The CNI team congratulates Dr.-Ing. Caner Bektas on the successful defense of his dissertation entitled "Machine Learning-Enabled Dimensioning of Slicing-Based Private Mobile Communication Networks". Caner Bektas's dissertation addresses the challenging planning and dimensioning issues arising from the 5G innovations "campus networks" and "network slicing". As an innovative solution approach, he uses different machine learning methods, which on the one hand enable a predictive resource allocation for the realization of network slicing and on the other hand can support a demand-oriented network planning for the campus networks. As an additional framework constraint, he takes into account the resource limitations that will arise in future conceivable nomadic campus networks for applications in the event industry or agriculture.                 

 

With the introduction of 5G networks, 100 MHz spectrum was made available for so-called campus networks at the request of industrial users in addition to the frequencies for public networks. These campus networks allow private organizations, especially companies with high mobile networking requirements, to set up and operate their own 5G networks.
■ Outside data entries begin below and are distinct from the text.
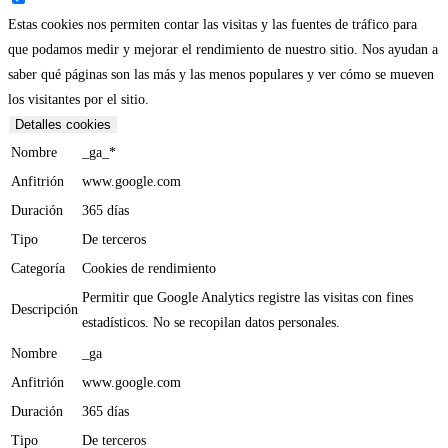
Estas cookies nos permiten contar las visitas y las fuentes de tráfico para
que podamos medir y mejorar el rendimiento de nuestro sitio. Nos ayudan a
saber qué páginas son las más y las menos populares y ver cómo se mueven
los visitantes por el sitio.
Detalles cookies
Nombre
_ga_*
Anfitrión
www.google.com
Duración
365 días
Tipo
De terceros
Categoría
Cookies de rendimiento
Permitir que Google Analytics registre las visitas con fines
Descripción
estadísticos. No se recopilan datos personales.
Nombre
_ga
Anfitrión
www.google.com
Duración
365 días
Tipo
De terceros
This is accompanied by the challenge of efficiently planning this new type of local cellular radio network and complying with the strict regulatory requirements. 
Another innovation of 5G mobile technology is the ability to define virtually delimited areas, so-called "network slices", within a physical 5G network without these areas interfering with each other. In this way, application-specific performance profiles can be defined and guaranteed in both public and private networks. Here too, however, the challenging question arises as to how the slices within the network can be dimensioned to efficiently utilize the limited spectrum. Due to changing framework conditions, dynamic adaptation of the use of resources is desirable here. 

The results presented by Caner Bektas are not only of high practical relevance in the currently ongoing introduction phase of operational 5G campus networks and will also be made available to a broad user community via the 5G.NRW campus network planner. The work also makes important fundamental contributions to 6G research, for which the targeted use of artificial intelligence methods is a key component.